Research on organic milk has reported such positive findings as higher levels of antioxidants and beneficial fatty acids such as conjugated linoleic acid (CLA) and omega-three fatty acids.9 One of these studies reported that the organic milk actually had 68% more omega-3 fatty acids, on average, than conventional milk.10


While the scientific debate is still out regarding the nutritional superiority of organic foods, research concluding in the favor of organics is certainly growing as evidenced by the above studies. As consumer interest in organic products continues to grow, new studies will continue to shine light on the many possible benefits of eating and growing organically. At Down to Earth, we have always been aware of the value of organics, whether supported by science or simple common sense, and we remain committed to supporting organic farming and providing you with quality organic products.

Footnotes
  1. Organic Trade Association. Nutritional Considerations. 2011. 2 May 2012.
  2. Reganold JP, Andrews PK, Reeve JR, Carpenter-Boggs L, Schadt CW, et al. (2010) Fruit and Soil Quality of Organic and Conventional Strawberry Agroecosystems. PLoS ONE 5(9): e12346. doi:10.1371/journal.pone.0012346
  3. Amodio, Maria L, et al. “A comparative study of composition and postharvest performance of organically and conventionally grown kiwifruits.” Journal of the Science of Food and Agriculture 87:1228–1236 (2007).
  4. Journal of Agricultural and Food Chemistry, Vol. 56, pages 5,788-5794 (2008), published online on July 1, 2008.
  5. American Chemical Society. "Research At Great Lakes Meeting Shows More Vitamin C In Organic Oranges Than Conventional Oranges." ScienceDaily, 3 Jun. 2002. Web. 3 May 2012.
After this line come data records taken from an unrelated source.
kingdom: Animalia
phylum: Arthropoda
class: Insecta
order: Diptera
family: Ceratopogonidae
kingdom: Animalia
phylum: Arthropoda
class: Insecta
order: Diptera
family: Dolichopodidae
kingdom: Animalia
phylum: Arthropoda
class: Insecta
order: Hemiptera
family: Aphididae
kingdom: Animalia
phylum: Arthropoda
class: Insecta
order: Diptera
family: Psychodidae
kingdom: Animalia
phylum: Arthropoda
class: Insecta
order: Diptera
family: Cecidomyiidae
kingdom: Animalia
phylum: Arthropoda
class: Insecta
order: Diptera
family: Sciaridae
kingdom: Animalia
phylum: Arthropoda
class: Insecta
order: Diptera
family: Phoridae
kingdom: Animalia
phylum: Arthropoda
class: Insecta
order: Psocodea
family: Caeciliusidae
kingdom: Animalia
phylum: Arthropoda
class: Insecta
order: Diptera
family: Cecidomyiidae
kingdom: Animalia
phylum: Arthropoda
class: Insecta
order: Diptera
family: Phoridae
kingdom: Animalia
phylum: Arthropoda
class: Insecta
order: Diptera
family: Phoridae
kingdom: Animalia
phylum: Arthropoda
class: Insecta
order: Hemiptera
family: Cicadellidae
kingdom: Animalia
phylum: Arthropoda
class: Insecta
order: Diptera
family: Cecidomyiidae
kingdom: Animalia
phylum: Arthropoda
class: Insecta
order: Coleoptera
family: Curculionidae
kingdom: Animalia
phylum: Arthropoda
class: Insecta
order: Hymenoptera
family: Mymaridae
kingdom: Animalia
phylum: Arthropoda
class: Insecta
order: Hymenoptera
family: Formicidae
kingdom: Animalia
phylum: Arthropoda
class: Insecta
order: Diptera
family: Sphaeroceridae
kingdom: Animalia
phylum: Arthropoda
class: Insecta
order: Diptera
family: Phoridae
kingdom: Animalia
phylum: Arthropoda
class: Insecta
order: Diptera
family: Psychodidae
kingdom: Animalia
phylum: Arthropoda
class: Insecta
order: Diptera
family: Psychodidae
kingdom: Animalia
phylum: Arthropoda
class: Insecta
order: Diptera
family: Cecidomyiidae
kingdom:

  6. Mitchell, Alyson. “Ten-Year Comparison of the Influence of Organic and Conventional Crop Management Practices on the Content of Flavonoids in Tomatoes.” Journal of Agricultural and Food Chemistry 2007 55 (15), 6154-6159
  7. Worthington, Virginia M.S., Sc.D., C.N.S. “Nutritional Quality of Organic Versus Conventional Fruits, Vegetables, and Grains.” Published in The Journal of Alternative and Complementary Medicine, Vol. 7, No. 2, 2001 (pp. 161-173).
  8. Charles Benbrook, Xin Zhao, Jaime Yáñez, Neal Davies and Preston Andrews. “New Evidence Confirms the Nutritional Superiority of Plant-Based Organic Foods.”
  9. Journal of Science of Food and Agriculture, online (2008).
  10. Ellis, K., Innocent, G., Grover-White, D., Cripps, P., McLean, W.G., Howard, C.V. & Mihm, M. “Comparing the fatty acid composition of organic and conventional milk,” Journal of Dairy Science, 89: 1938-1950 (2006).